> **What you need to do**: Only the lines that include "input" should be copied from the data below.

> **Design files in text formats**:
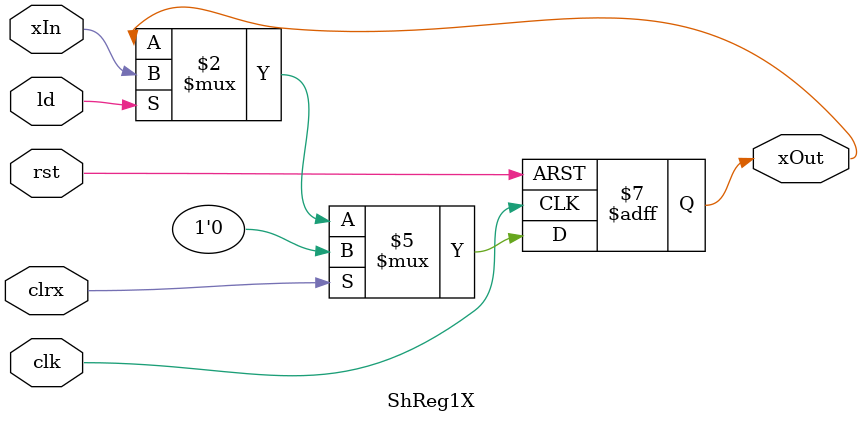
<source format=sv>

`timescale 1ns/1ns
module ShReg6X(input clk, rst, ld, shEn, A0, input[5:0] XIn, output logic[5:0] XOut);
  always @(posedge clk, posedge rst) begin
    if (rst)
      XOut <= 6'b000000;
    else begin
      if (ld)
        XOut <= XIn;
      else if (shEn)
        XOut <= {A0, XOut[5:1]};
    end
  end
endmodule

module ShReg6A(input clk, rst, ld, shEn, clrA, input[5:0] AIn, output logic[5:0] AOut);
  always @(posedge clk, posedge rst) begin
    if (rst)
      AOut <= 6'b000000;
    else begin
      if (ld)
        AOut <= AIn;
      else if (shEn)
        AOut <= {AOut[5], AOut[5:1]};
      else  if (clrA)
        AOut <= 6'b000000;
    end
  end
endmodule

module Reg6Y(input clk, rst, ld, input[5:0] YIn, output logic[5:0] YOut);
  always @(posedge clk, posedge rst) begin
    if (rst)
      YOut <= 6'b000000;
    else
      if (ld)
        YOut <= YIn;
  end
endmodule

module Reg6YBar(input clk, rst, ld, input[5:0] Y, output logic[5:0] YBar);
  always @(posedge clk, posedge rst) begin
    if (rst)
      YBar <= 6'b000000;
    else
      if (ld)
        YBar <= ~Y + 1;
  end
endmodule

module ShReg1X(input clk, rst, ld, clrx, xIn, output logic xOut);
  always @(posedge clk, posedge rst) begin
    if (rst)
      xOut <= 1'b0;
    else
      if (clrx)
        xOut <= 1'b0;
      else if (ld)
        xOut <= xIn;
  end
endmodule



</source>
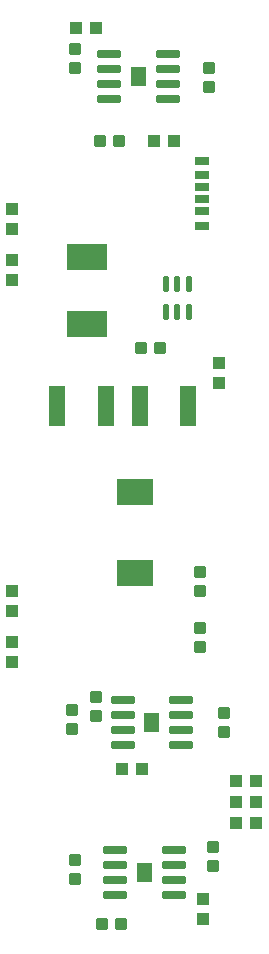
<source format=gbr>
%TF.GenerationSoftware,Altium Limited,Altium Designer,22.2.1 (43)*%
G04 Layer_Color=128*
%FSLAX45Y45*%
%MOMM*%
%TF.SameCoordinates,1A700276-89F6-4FF8-B3D7-4A67EA63658B*%
%TF.FilePolarity,Positive*%
%TF.FileFunction,Paste,Bot*%
%TF.Part,Single*%
G01*
G75*
%TA.AperFunction,SMDPad,CuDef*%
G04:AMPARAMS|DCode=15|XSize=0.94mm|YSize=1.02mm|CornerRadius=0.094mm|HoleSize=0mm|Usage=FLASHONLY|Rotation=270.000|XOffset=0mm|YOffset=0mm|HoleType=Round|Shape=RoundedRectangle|*
%AMROUNDEDRECTD15*
21,1,0.94000,0.83200,0,0,270.0*
21,1,0.75200,1.02000,0,0,270.0*
1,1,0.18800,-0.41600,-0.37600*
1,1,0.18800,-0.41600,0.37600*
1,1,0.18800,0.41600,0.37600*
1,1,0.18800,0.41600,-0.37600*
%
%ADD15ROUNDEDRECTD15*%
%ADD16R,1.00000X1.10000*%
%ADD17R,1.10000X1.00000*%
%TA.AperFunction,ConnectorPad*%
%ADD18R,1.20000X0.80000*%
%ADD19R,1.20000X0.76000*%
%ADD20R,1.20000X0.70000*%
%TA.AperFunction,SMDPad,CuDef*%
%ADD21R,3.12000X2.29000*%
%ADD22R,1.37160X3.40360*%
G04:AMPARAMS|DCode=23|XSize=0.94mm|YSize=1.02mm|CornerRadius=0.094mm|HoleSize=0mm|Usage=FLASHONLY|Rotation=180.000|XOffset=0mm|YOffset=0mm|HoleType=Round|Shape=RoundedRectangle|*
%AMROUNDEDRECTD23*
21,1,0.94000,0.83200,0,0,180.0*
21,1,0.75200,1.02000,0,0,180.0*
1,1,0.18800,-0.37600,0.41600*
1,1,0.18800,0.37600,0.41600*
1,1,0.18800,0.37600,-0.41600*
1,1,0.18800,-0.37600,-0.41600*
%
%ADD23ROUNDEDRECTD23*%
G04:AMPARAMS|DCode=24|XSize=1.97mm|YSize=0.6mm|CornerRadius=0.075mm|HoleSize=0mm|Usage=FLASHONLY|Rotation=180.000|XOffset=0mm|YOffset=0mm|HoleType=Round|Shape=RoundedRectangle|*
%AMROUNDEDRECTD24*
21,1,1.97000,0.45000,0,0,180.0*
21,1,1.82000,0.60000,0,0,180.0*
1,1,0.15000,-0.91000,0.22500*
1,1,0.15000,0.91000,0.22500*
1,1,0.15000,0.91000,-0.22500*
1,1,0.15000,-0.91000,-0.22500*
%
%ADD24ROUNDEDRECTD24*%
G04:AMPARAMS|DCode=26|XSize=1.37mm|YSize=0.59mm|CornerRadius=0.1475mm|HoleSize=0mm|Usage=FLASHONLY|Rotation=90.000|XOffset=0mm|YOffset=0mm|HoleType=Round|Shape=RoundedRectangle|*
%AMROUNDEDRECTD26*
21,1,1.37000,0.29500,0,0,90.0*
21,1,1.07500,0.59000,0,0,90.0*
1,1,0.29500,0.14750,0.53750*
1,1,0.29500,0.14750,-0.53750*
1,1,0.29500,-0.14750,-0.53750*
1,1,0.29500,-0.14750,0.53750*
%
%ADD26ROUNDEDRECTD26*%
%ADD27R,3.50520X2.26060*%
G36*
X14642101Y4883700D02*
X14771100D01*
Y5047700D01*
X14642101D01*
Y4883700D01*
D02*
G37*
G36*
X14705600Y6153700D02*
X14834599D01*
Y6317700D01*
X14705600D01*
Y6153700D01*
D02*
G37*
G36*
X14591299Y11627400D02*
X14720300D01*
Y11791400D01*
X14591299D01*
Y11627400D01*
D02*
G37*
D15*
X15176500Y7508499D02*
D03*
Y7350501D02*
D03*
X15252699Y11775699D02*
D03*
Y11617701D02*
D03*
X14122400Y11940799D02*
D03*
Y11782801D02*
D03*
X14097000Y6340099D02*
D03*
Y6182101D02*
D03*
X14300200Y6454399D02*
D03*
Y6296401D02*
D03*
X15379700Y6314699D02*
D03*
Y6156701D02*
D03*
X15290800Y5026401D02*
D03*
Y5184399D02*
D03*
X14122400Y5070099D02*
D03*
Y4912101D02*
D03*
X15176500Y6880601D02*
D03*
Y7038599D02*
D03*
D16*
X15341600Y9279799D02*
D03*
Y9109801D02*
D03*
X15201900Y4745899D02*
D03*
Y4575901D02*
D03*
X13589000Y10417901D02*
D03*
Y10587899D02*
D03*
Y9986101D02*
D03*
Y10156099D02*
D03*
Y6747601D02*
D03*
Y6917599D02*
D03*
Y7183303D02*
D03*
Y7353300D02*
D03*
D17*
X14689999Y5842000D02*
D03*
X14520001D02*
D03*
X15655199Y5562600D02*
D03*
X15485201D02*
D03*
X15655199Y5384800D02*
D03*
X15485201D02*
D03*
Y5740400D02*
D03*
X15655199D02*
D03*
X14956699Y11163300D02*
D03*
X14786700D02*
D03*
X14296300Y12115800D02*
D03*
X14126302D02*
D03*
D18*
X15194901Y10993999D02*
D03*
Y10444002D02*
D03*
D19*
Y10871002D02*
D03*
Y10566999D02*
D03*
D20*
Y10769001D02*
D03*
Y10669001D02*
D03*
D21*
X14630400Y7505598D02*
D03*
Y8191602D02*
D03*
D22*
X13967461Y8915400D02*
D03*
X14378940D02*
D03*
X15077440D02*
D03*
X14665961D02*
D03*
D23*
X14678401Y9410700D02*
D03*
X14836398D02*
D03*
X14493500Y11163300D02*
D03*
X14335501D02*
D03*
X14506200Y4533900D02*
D03*
X14348201D02*
D03*
D24*
X14903297Y11899900D02*
D03*
Y11772900D02*
D03*
Y11645900D02*
D03*
Y11518900D02*
D03*
X14408302Y11645900D02*
D03*
Y11772900D02*
D03*
Y11899900D02*
D03*
Y11518900D02*
D03*
X15017598Y6426200D02*
D03*
Y6299200D02*
D03*
Y6172200D02*
D03*
Y6045200D02*
D03*
X14522601D02*
D03*
Y6172200D02*
D03*
Y6299200D02*
D03*
Y6426200D02*
D03*
X14459097Y5156200D02*
D03*
Y5029200D02*
D03*
Y4902200D02*
D03*
Y4775200D02*
D03*
X14954092D02*
D03*
Y4902200D02*
D03*
Y5029200D02*
D03*
Y5156200D02*
D03*
D26*
X14890999Y9712803D02*
D03*
X14986000D02*
D03*
X15081001D02*
D03*
Y9946803D02*
D03*
X14986000D02*
D03*
X14890999D02*
D03*
D27*
X14224001Y10175240D02*
D03*
Y9611360D02*
D03*
%TF.MD5,594967f0819ad6e8417b4820ea9d60fc*%
M02*

</source>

> **Answer for the task**:
module ShReg6X(input clk, rst, ld, shEn, A0, input[5:0] XIn, output logic[5:0] XOut);
module ShReg6A(input clk, rst, ld, shEn, clrA, input[5:0] AIn, output logic[5:0] AOut);
module Reg6Y(input clk, rst, ld, input[5:0] YIn, output logic[5:0] YOut);
module Reg6YBar(input clk, rst, ld, input[5:0] Y, output logic[5:0] YBar);
module ShReg1X(input clk, rst, ld, clrx, xIn, output logic xOut);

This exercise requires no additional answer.